Here are some highlights from this 2022 book:
* The irony is that as much as anyone, they were responsible for knocking the World Cup off the pinnacle of soccer. During their epoch of dominance, it became impossible to deny that the standard of the club game far outstripped the level of international football. The highest quality came from the superteams of Europe, which brought together more talent in more sophisticated tactical schemes. The measure of all-time greatness for a player wasn’t determined by what he did over a five-week stretch every four years. The true markers were how many times he won the Champions League or the Ballon d’Or. And yet something about the World Cup was unshakable.
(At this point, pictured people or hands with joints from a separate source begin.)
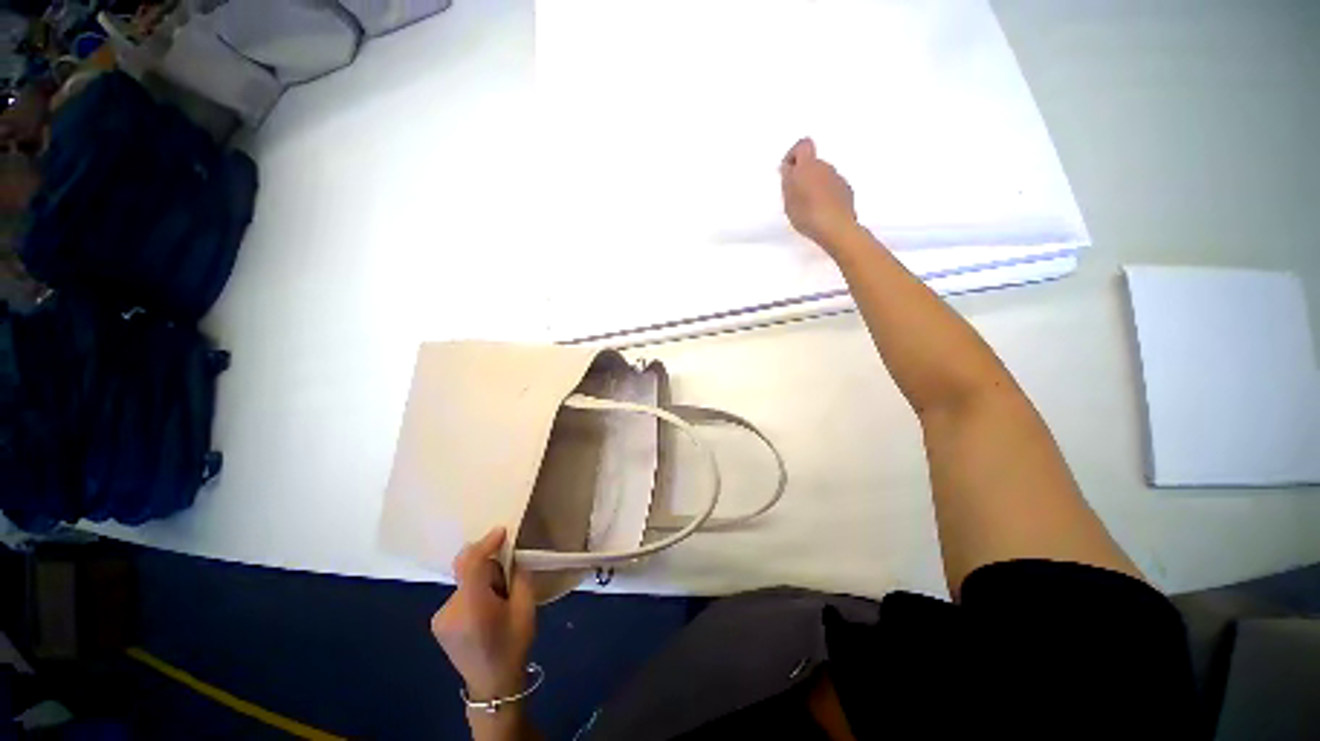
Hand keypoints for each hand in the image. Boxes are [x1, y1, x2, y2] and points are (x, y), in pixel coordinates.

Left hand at [432, 528, 536, 700]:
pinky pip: (460, 595)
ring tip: (496, 603)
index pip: (472, 564)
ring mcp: (440, 617)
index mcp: (472, 607)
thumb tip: (511, 557)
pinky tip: (483, 613)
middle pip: (469, 572)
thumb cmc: (513, 645)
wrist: (492, 686)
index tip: (502, 531)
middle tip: (506, 585)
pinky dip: (473, 594)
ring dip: (481, 583)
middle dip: (489, 570)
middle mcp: (449, 609)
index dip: (485, 544)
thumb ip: (518, 577)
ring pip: (465, 583)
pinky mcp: (438, 623)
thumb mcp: (526, 608)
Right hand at [779, 137, 859, 254]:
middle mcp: (826, 167)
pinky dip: (825, 196)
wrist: (836, 228)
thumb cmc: (807, 213)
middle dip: (803, 175)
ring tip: (807, 208)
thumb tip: (788, 167)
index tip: (787, 171)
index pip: (802, 145)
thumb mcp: (788, 199)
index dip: (793, 155)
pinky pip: (832, 188)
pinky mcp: (847, 192)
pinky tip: (820, 213)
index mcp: (809, 165)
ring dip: (814, 186)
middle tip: (794, 195)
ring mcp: (839, 179)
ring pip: (823, 176)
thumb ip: (787, 180)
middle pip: (813, 163)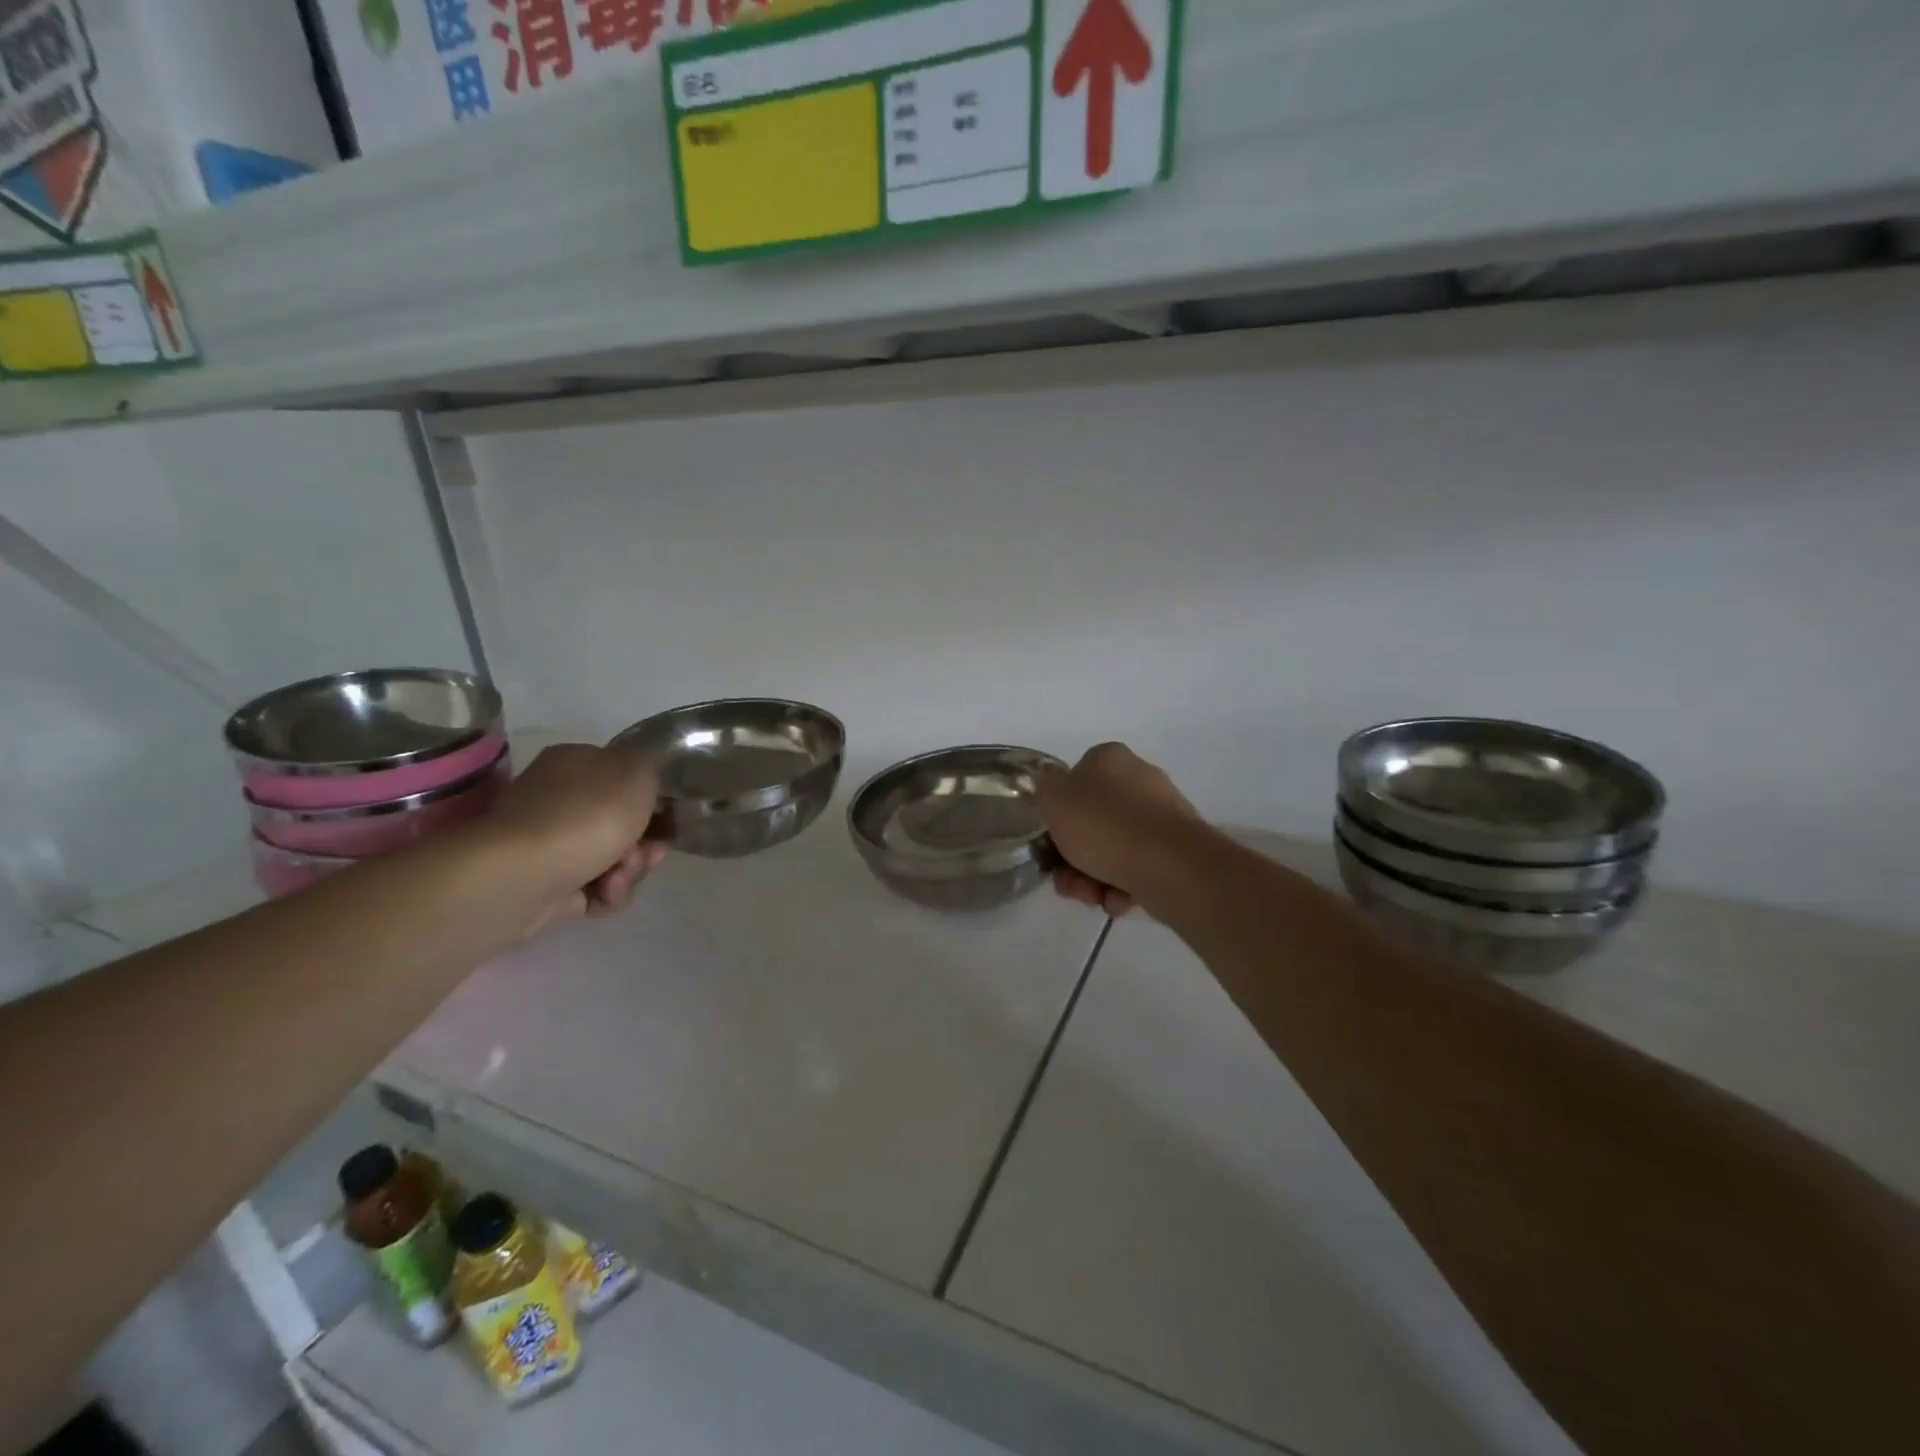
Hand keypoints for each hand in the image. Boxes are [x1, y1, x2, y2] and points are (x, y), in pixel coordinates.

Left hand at [486, 743, 666, 934]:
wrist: (523, 875)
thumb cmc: (587, 814)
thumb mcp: (637, 772)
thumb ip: (650, 767)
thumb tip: (642, 776)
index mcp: (576, 764)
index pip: (623, 776)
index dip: (652, 799)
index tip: (668, 818)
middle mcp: (559, 799)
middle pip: (621, 823)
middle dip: (643, 844)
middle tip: (650, 854)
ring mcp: (550, 843)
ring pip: (611, 858)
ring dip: (628, 872)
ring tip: (618, 879)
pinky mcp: (546, 884)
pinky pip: (592, 889)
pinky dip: (605, 894)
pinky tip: (603, 894)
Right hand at [1037, 742, 1202, 916]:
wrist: (1169, 864)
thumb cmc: (1103, 825)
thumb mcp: (1052, 799)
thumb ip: (1044, 789)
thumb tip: (1052, 788)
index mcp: (1109, 758)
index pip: (1073, 782)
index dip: (1057, 816)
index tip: (1049, 844)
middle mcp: (1139, 778)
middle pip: (1092, 821)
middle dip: (1073, 857)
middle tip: (1067, 882)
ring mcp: (1161, 813)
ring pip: (1113, 847)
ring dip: (1093, 876)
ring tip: (1092, 898)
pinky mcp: (1177, 847)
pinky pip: (1138, 865)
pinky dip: (1123, 884)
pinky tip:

Messi and Ronaldo both knew that lifting that trophy still conferred a piece of sports immortality, the same way it had deified Pelé and Maradona. More importantly, winning it might settle the rivalry once and for all.
* Messi and Ronaldo ushered in a new level of celebrity in soccer and changed the economics of the sport, but even when they looked like the engines of the show, it turned out they still lacked agency. Total player power in the Messi-Ronaldo era remained an illusion. And when push came to shove, Messi was forced to leave Barça against his will. Ronaldo, no longer a net asset, was left searching for any landing spot that would have him.
Which is how they wound up spending the closing chapters of their careers in the last places anyone expected them. Manchester, to Ronaldo, was the beginning of the story, not the end. And Paris, to Messi, was EuroDisney, a shopping trip—the place that his buddy Neymar had spent years trying to escape.